Here’s a quote from one of the articles, explaining why the correct diagnosis took so long:

Everyone in my field was familiar with the four key motor symptoms of Parkinson’s: tremors at rest, slowness of movement, abnormal gait and stiffness. But only in the latter part of the past decade have other non-motor symptoms (pain, visual disturbances, fatigue, depression, mood disorders, sexual problems and cognitive difficulties) been recognized as early PD.

Dr. De Leon is now doing better.  She’s on three drugs:  Sinemet and Azilect (both of which I’m on) and Neupro.  She’s doing better, but nothing’s perfect:

While I was desperate to get a diagnosis, life isn’t perfect now that I have one. Yes, drugs allow me to walk normally, drive safely and avoid a million trips to the bathroom. And I can hug my 13-year-old daughter—even though she’s at an age when she’s no longer crazy about that in public. But there are still days my body and brain are completely disconnected. My daughter has learned not to rely on my math skills, and my husband arranges an extra pillow between us at night because PD sometimes escalates my dreams into interactive events. I also have to nap or at least rest awhile during the day. I’m like a doll that needs to be wound up all the time to keep going; otherwise, I’ll just stop.

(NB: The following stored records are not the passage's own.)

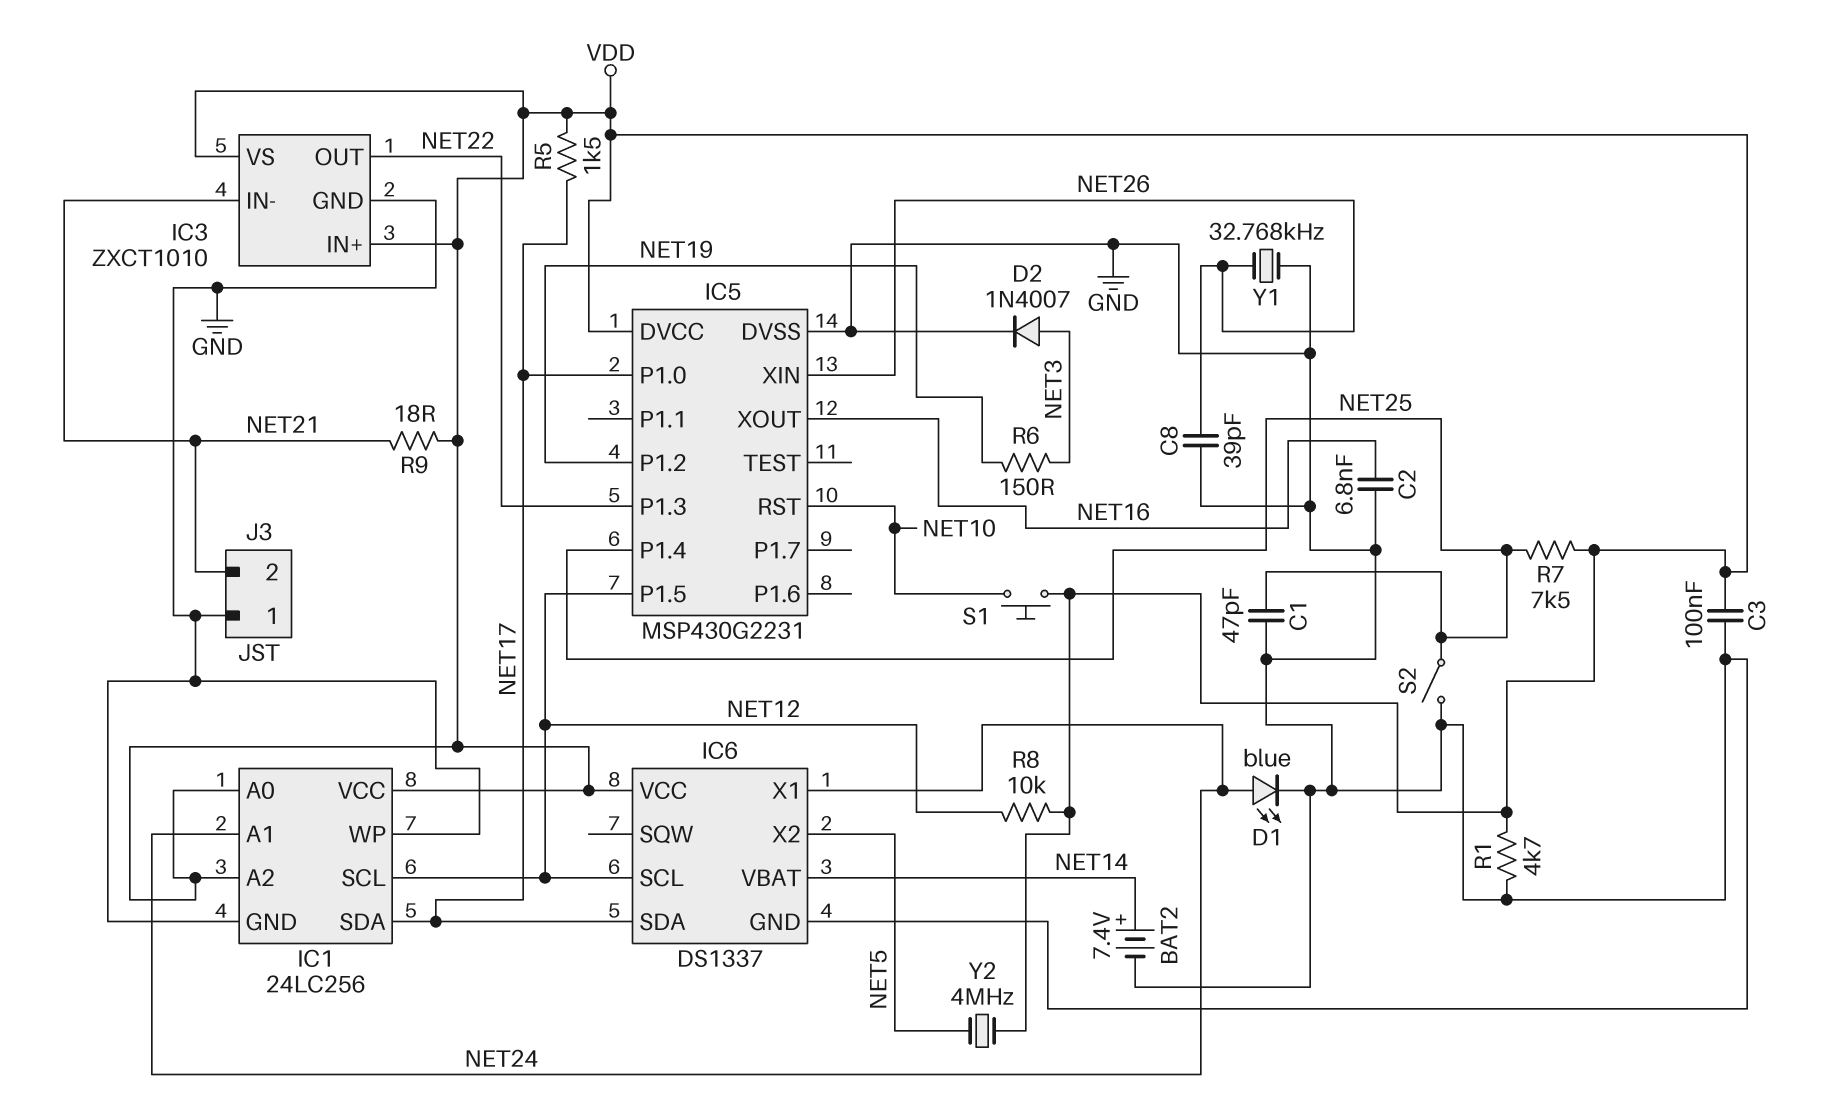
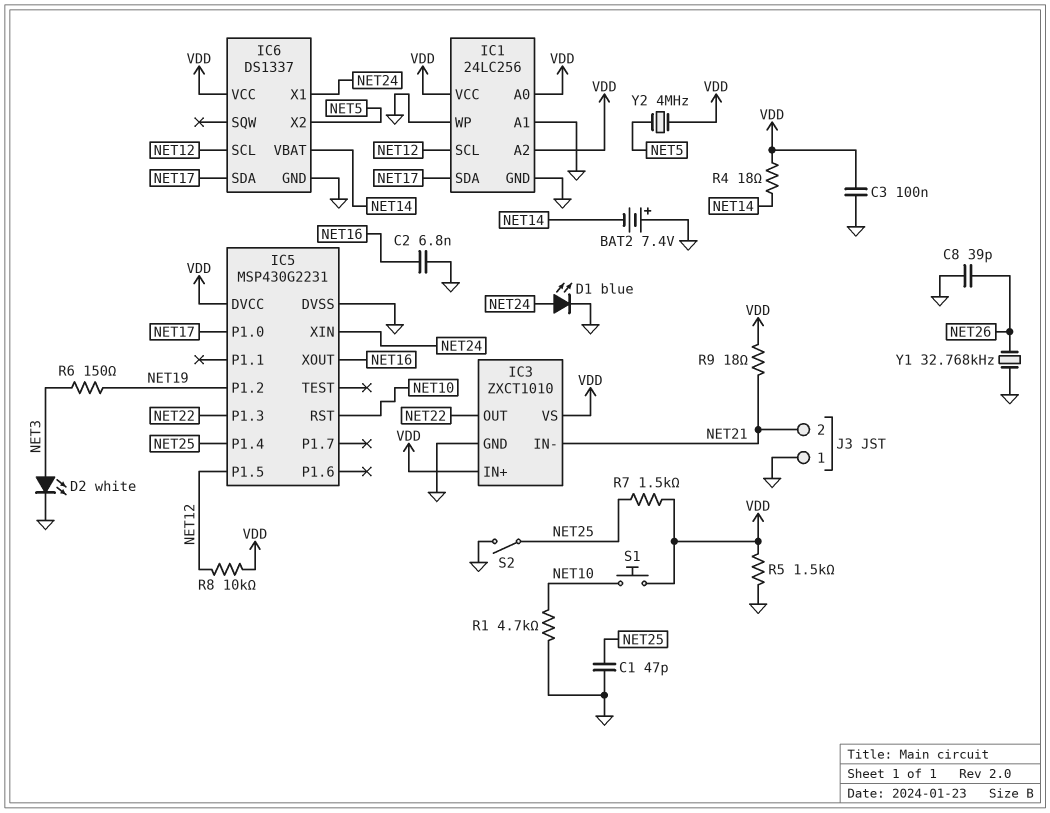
BAT2: 7.4V (plus NET14, minus GND) -> 7.4V (plus GND, minus NET14)
D2: diode 1N4007 (A NET3, K GND) -> LED white (A NET3, K GND)
IC1 pin A1: NET24 -> GND
IC5 pin XIN: NET26 -> NET24
R1: 4.7k (GND, VDD) -> 4.7k (GND, NET10)
R4: none -> 18 (NET14, VDD)
R5: 1.5k (NET17, VDD) -> 1.5k (GND, VDD)
R7: 7.5k (NET25, VDD) -> 1.5k (NET25, VDD)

But it’s perfectly a step in the right direction that she still advises Parkinson’s disease patients, and that she’s bringing her story to light in Family Circle and this interview for the Parkinson’s Disease Foundation.  Everyone needs to know that Parkinson’s disease can appear as a long list of motor-related problems (tremor, limping, stiff limbs…) but also as a long list of non-motor problems (drooling, fatigue, sudden urge to urinate, constipation, loss of smell…).  For a comprehensive list of non-motor symptoms, click here.

Best wishes, Dr. De Leon!

Conclusion quote from the Family Circle article:

Parkinson’s isn’t a typical disease,” says George Plotkin, PhD, MD, director of the ETMC Movement Disorders Center at the ETMC Neurological Institute. “There is no one face, no one symptom that characterizes those who live with it daily.”